A couple years ago, I published one of my most popular blog posts–my rant on why I can’t stand Nicholas Sparks. And while my loathing for him is still going strong, I want to spend today extending my annoyance to another author dominating the industry…Jonathan Franzen.
Well-known for his novels The Corrections (2001) and Freedom (2010), I’m aware that writing this rant could come back to bite me in the ass in the future. Franzen, after all, has been labeled a “Great American Novelist” by TIME magazine. His net worth is estimated into the tens of millions. He’s got a *lot* of opinions, and he certainly isn’t afraid to share them with the world.

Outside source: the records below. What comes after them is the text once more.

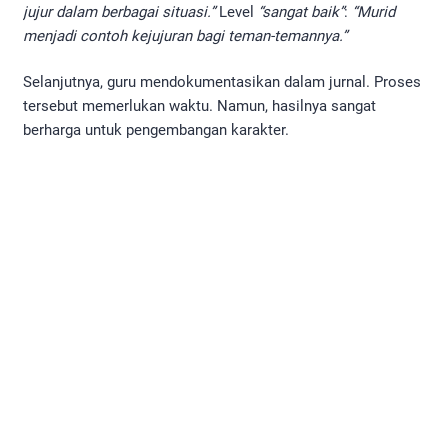
jujur dalam berbagai situasi.”
Level
“sangat baik”
:
“Murid
menjadi contoh kejujuran bagi teman-temannya.”
Selanjutnya, guru mendokumentasikan dalam jurnal. Proses
tersebut memerlukan waktu. Namun, hasilnya sangat
berharga untuk pengembangan karakter.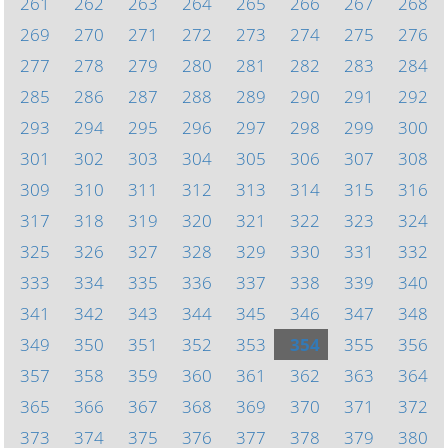
261
262
263
264
265
266
267
268
269
270
271
272
273
274
275
276
277
278
279
280
281
282
283
284
285
286
287
288
289
290
291
292
293
294
295
296
297
298
299
300
301
302
303
304
305
306
307
308
309
310
311
312
313
314
315
316
317
318
319
320
321
322
323
324
325
326
327
328
329
330
331
332
333
334
335
336
337
338
339
340
341
342
343
344
345
346
347
348
349
350
351
352
353
354
355
356
357
358
359
360
361
362
363
364
365
366
367
368
369
370
371
372
373
374
375
376
377
378
379
380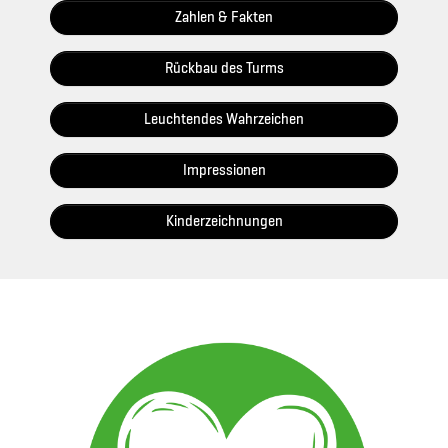
Zahlen & Fakten
Rückbau des Turms
Leuchtendes Wahrzeichen
Impressionen
Kinderzeichnungen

Too bad, he’s full of crap.
Need proof? Behold, my reasons why I HATE Jonathan Franzen:
1. He’s a book snob. I appreciate Franzen’s respect for journalists and the print media they produce, but that doesn’t mean that online communication is evil. You know that you’re out of touch with the world when you call the Internet a “bloodsucking monster squid.” Sure, I prefer paperbacks to ebooks, but without social media networks like Twitter and Goodreads, I never would have stumbled upon new books and authors–not to mention have virtually met all of my wonderful followers! That world of bloggers you despise so much is the same one praising your own work. Don’t bite the hand that feeds you, Franzen.
2. He’s a sexist book snob. Case in point: his long-standing feud with Jennifer Weiner, whom he believes is “freeloading on the legitimate problem of gender bias in the canon.” You know, the legitimate problem from which he gains a massive amount of privilege. The same gender bias that consistently places him at the top of the NYT bestseller list while hordes of female authors get stuck with cutesy covers because they’re deemed ‘commercial’ rather than ‘literary’ writers.
If I ever felt guilty for hating on Franzen without actually reading a single word of his, I just refer to the fact that he’s committed the exact same sin:
I have yet to hear one person say, “Oh, she’s really good, you should read her.” And basically if two people say that about a book I’ll read it. I know no one, male or female, who says, “You’ve got to read Jennifer Weiner.”
Maybe if Franzen spent more time supporting female authors and less time huffing and puffing over why gender discrimination is, like, just not his problem, man, then he wouldn’t come off as such a jerk.
3. He definitely doesn’t put the “sex” in sexist. I find it ironic that Franzen believes he’s better than all those romance novelists like Weiner, and yet he can’t write a love scene to save his life. Here’s an example, courtesy of fellow Franzen hater Madeleine Davies from Jezebel:
Click on the link above to read more tidbits, but you’ve been warned! I want to bleach my eyes after laying them on that horror. Dare I say, Franzen makes E.L. James look good!
4. Did I mention he’s sexist? One of my favorite books of all time is The Age of Innocence by Edith Wharton, the first woman to win the Pulitzer Prize for Fiction (an award, I should add, that Franzen has yet to win).
You would think that Franzen could recognize such genius, but alas, you’d be wrong. What did Franzen decide to write in The New Yorker on Wharton’s 150th birthday?
Edith Newbold Jones did have one potentially redeeming disadvantage: she wasn’t pretty.
Nothing says literary appreciation like calling a writer ugly and sexually ignorant! But wait! There’s more!
Lacking good looks and the feminine charms that might have accompanied them, she eventually became, in every sense but one, the man of her house.
Ah yes, the only reason why Wharton became a renowned writer is because she was practically a man! Silly me to forget that pretty women are worthless when it comes to putting pen to paper.
Instead of publishing a kind commemoration, Franzen managed to objectify a woman who has been dead for almost 80 years. Classy!
So yes, just like with Nicholas Sparks, I haven’t read Jonathan Franzen–and after witnessing this misogyny, I don’t intend to. I’m sure that there are plenty of straight, white, male authors who reach great levels of success without demeaning women or other marginalized populations, but these men clearly do not qualify.
What are your thoughts? Is Franzen one of your fav writers or just a literary frat bro? Were you aware of his less-than-admirable opinions, and does it change how you see him? Share your love or hate in the comments!